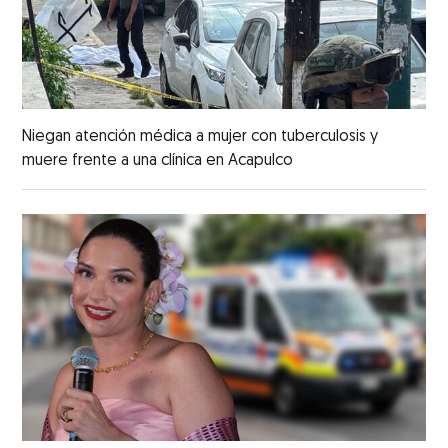
Niegan atención médica a mujer con tuberculosis y
muere frente a una clínica en Acapulco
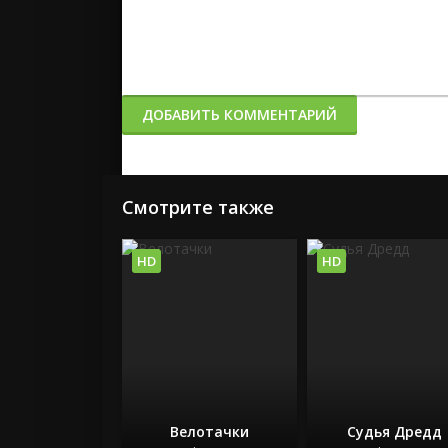
ДОБАВИТЬ КОММЕНТАРИЙ
Смотрите также
HD
HD
Велотачки
Судья Дредд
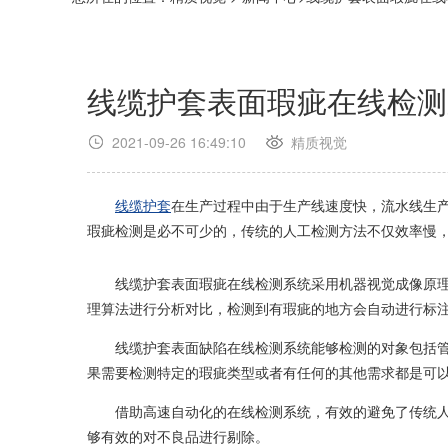
线缆护套表面瑕疵在线检测
2021-09-26 16:49:10
精质视觉
线缆护套
在生产过程中由于生产线速度快，流水线生
瑕疵检测是必不可少的，传统的人工检测方法不仅效率慢
线缆护套表面瑕疵在线检测系统采用机器视觉成像原理，
理算法进行分析对比，检测到有瑕疵的地方会自动进行标
线缆护套表面缺陷在线检测系统能够检测的对象包括管道
果需要检测特定的瑕疵类型或者有任何的其他需求都是可
借助高速自动化的在线检测系统，有效的避免了传统人工
够有效的对不良品进行剔除。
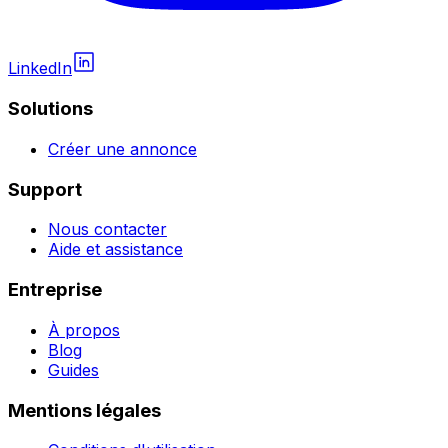
LinkedIn
Solutions
Créer une annonce
Support
Nous contacter
Aide et assistance
Entreprise
À propos
Blog
Guides
Mentions légales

### What you will do
I'd like the material repeated word for word, without the pictures it holds.

### Output for this exercise
Niegan atención médica a mujer con tuberculosis y
muere frente a una clínica en Acapulco
ДОБАВИТЬ КОММЕНТАРИЙ
Смотрите также
HD
HD
Велотачки
Судья Дредд
线缆护套表面瑕疵在线检测
2021-09-26 16:49:10
精质视觉
线缆护套
在生产过程中由于生产线速度快，流水线生
瑕疵检测是必不可少的，传统的人工检测方法不仅效率慢
线缆护套表面瑕疵在线检测系统采用机器视觉成像原理，
理算法进行分析对比，检测到有瑕疵的地方会自动进行标
线缆护套表面缺陷在线检测系统能够检测的对象包括管道
果需要检测特定的瑕疵类型或者有任何的其他需求都是可
借助高速自动化的在线检测系统，有效的避免了传统人工
够有效的对不良品进行剔除。
LinkedIn
Solutions
Créer une annonce
Support
Nous contacter
Aide et assistance
Entreprise
À propos
Blog
Guides
Mentions légales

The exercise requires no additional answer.